Ms Adnan said she began writing poetry to protest the Vietnam War, becoming, in her words, an “American poet.”

A few years earlier, on the contrary, it was her teaching that pushed her to the canvas.

“The head of the art department wondered how I could teach such a course without practicing painting,” she told The Paris Review Daily. “She gave me crayons and pieces of paper and I started doing small jobs and she said I didn’t need any training, that I was an artist. So I continued.

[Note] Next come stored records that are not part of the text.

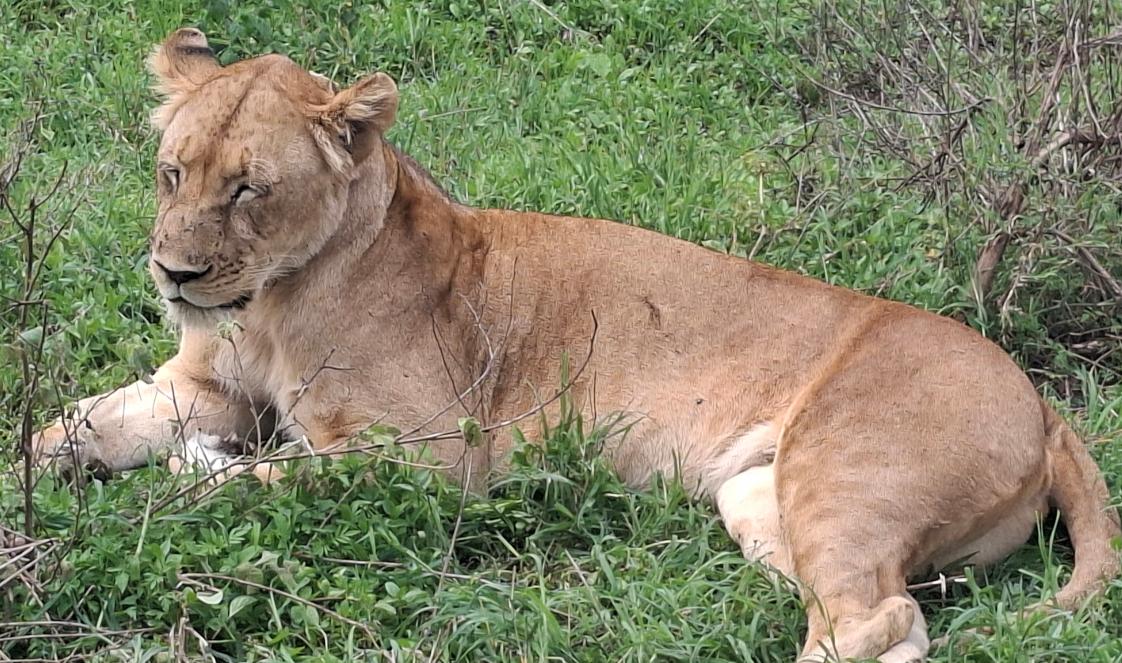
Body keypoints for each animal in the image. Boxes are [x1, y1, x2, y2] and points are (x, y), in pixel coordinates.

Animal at [35, 29, 1120, 662]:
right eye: (172, 172)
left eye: (247, 188)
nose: (173, 274)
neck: (267, 306)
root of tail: (1043, 401)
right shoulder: (204, 382)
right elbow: (86, 421)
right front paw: (45, 469)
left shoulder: (430, 457)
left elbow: (243, 481)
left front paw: (181, 479)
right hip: (758, 498)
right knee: (891, 616)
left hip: (847, 466)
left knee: (877, 621)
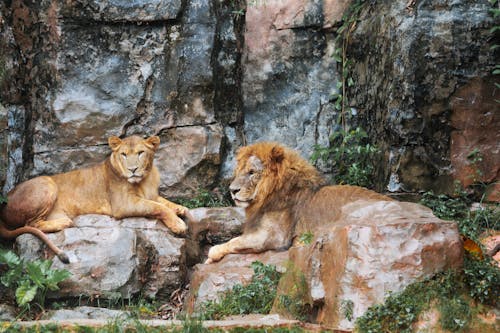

She was 34 when she started painting in 1959.

Ms Adnan returned to Lebanon in 1972 and shortly thereafter met Ms Fattal, an artist, in Beirut. For the next several years, Ms. Adnan worked as a cultural editor for two daily city newspapers.

After the outbreak of civil war in 1975, she fled to Paris with Ms Fattal. It was there that she wrote Sitt Marie Rose, which was originally published in the French language she knew best. (Like many Lebanese, she attended a French school as a child and could be punished for speaking Arabic, she said.) The novel was unavailable in Lebanese bookstores for years because its political overtones were considered too controversial.